» **EXERCISE BRIEF**
The full listing, written out exactly and without images, is the expected result.

- - - - -

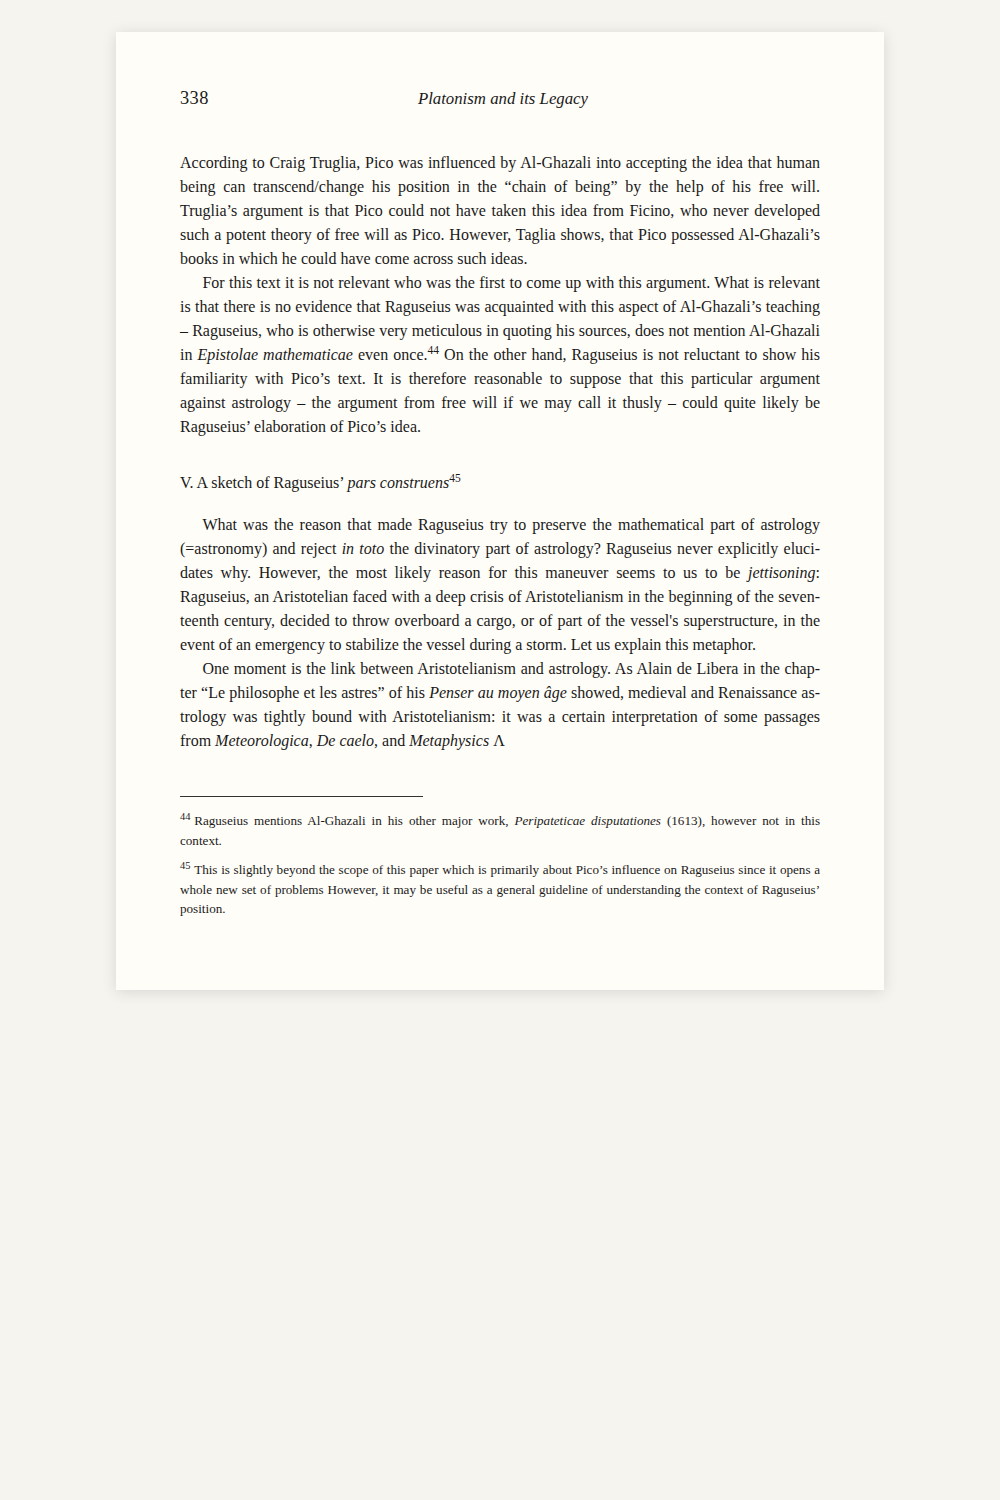338 Platonism and its Legacy
According to Craig Truglia, Pico was influenced by Al-Ghazali into accepting the idea that human being can transcend/change his position in the “chain of being” by the help of his free will. Truglia’s argument is that Pico could not have taken this idea from Ficino, who never developed such a potent theory of free will as Pico. However, Taglia shows, that Pico possessed Al-Ghazali’s books in which he could have come across such ideas.
For this text it is not relevant who was the first to come up with this argument. What is relevant is that there is no evidence that Raguseius was acquainted with this aspect of Al-Ghazali’s teaching – Raguseius, who is otherwise very meticulous in quoting his sources, does not mention Al-Ghazali in Epistolae mathematicae even once.44 On the other hand, Raguseius is not reluctant to show his familiarity with Pico’s text. It is therefore reasonable to suppose that this particular argument against astrology – the argument from free will if we may call it thusly – could quite likely be Raguseius’ elaboration of Pico’s idea.
V. A sketch of Raguseius’ pars construens45
What was the reason that made Raguseius try to preserve the mathematical part of astrology (=astronomy) and reject in toto the divinatory part of astrology? Raguseius never explicitly elucidates why. However, the most likely reason for this maneuver seems to us to be jettisoning: Raguseius, an Aristotelian faced with a deep crisis of Aristotelianism in the beginning of the seventeenth century, decided to throw overboard a cargo, or of part of the vessel's superstructure, in the event of an emergency to stabilize the vessel during a storm. Let us explain this metaphor.
One moment is the link between Aristotelianism and astrology. As Alain de Libera in the chapter “Le philosophe et les astres” of his Penser au moyen âge showed, medieval and Renaissance astrology was tightly bound with Aristotelianism: it was a certain interpretation of some passages from Meteorologica, De caelo, and Metaphysics Λ
44 Raguseius mentions Al-Ghazali in his other major work, Peripateticae disputationes (1613), however not in this context.
45 This is slightly beyond the scope of this paper which is primarily about Pico’s influence on Raguseius since it opens a whole new set of problems However, it may be useful as a general guideline of understanding the context of Raguseius’ position.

- - - - -

» **ANSWER TO THIS EXERCISE**
338 Platonism and its Legacy
According to Craig Truglia, Pico was influenced by Al-Ghazali into accepting the idea that human being can transcend/change his position in the “chain of being” by the help of his free will. Truglia’s argument is that Pico could not have taken this idea from Ficino, who never developed such a potent theory of free will as Pico. However, Taglia shows, that Pico possessed Al-Ghazali’s books in which he could have come across such ideas.
For this text it is not relevant who was the first to come up with this argument. What is relevant is that there is no evidence that Raguseius was acquainted with this aspect of Al-Ghazali’s teaching – Raguseius, who is otherwise very meticulous in quoting his sources, does not mention Al-Ghazali in Epistolae mathematicae even once.44 On the other hand, Raguseius is not reluctant to show his familiarity with Pico’s text. It is therefore reasonable to suppose that this particular argument against astrology – the argument from free will if we may call it thusly – could quite likely be Raguseius’ elaboration of Pico’s idea.
V. A sketch of Raguseius’ pars construens45
What was the reason that made Raguseius try to preserve the mathematical part of astrology (=astronomy) and reject in toto the divinatory part of astrology? Raguseius never explicitly elucidates why. However, the most likely reason for this maneuver seems to us to be jettisoning: Raguseius, an Aristotelian faced with a deep crisis of Aristotelianism in the beginning of the seventeenth century, decided to throw overboard a cargo, or of part of the vessel's superstructure, in the event of an emergency to stabilize the vessel during a storm. Let us explain this metaphor.
One moment is the link between Aristotelianism and astrology. As Alain de Libera in the chapter “Le philosophe et les astres” of his Penser au moyen âge showed, medieval and Renaissance astrology was tightly bound with Aristotelianism: it was a certain interpretation of some passages from Meteorologica, De caelo, and Metaphysics Λ
44 Raguseius mentions Al-Ghazali in his other major work, Peripateticae disputationes (1613), however not in this context.
45 This is slightly beyond the scope of this paper which is primarily about Pico’s influence on Raguseius since it opens a whole new set of problems However, it may be useful as a general guideline of understanding the context of Raguseius’ position.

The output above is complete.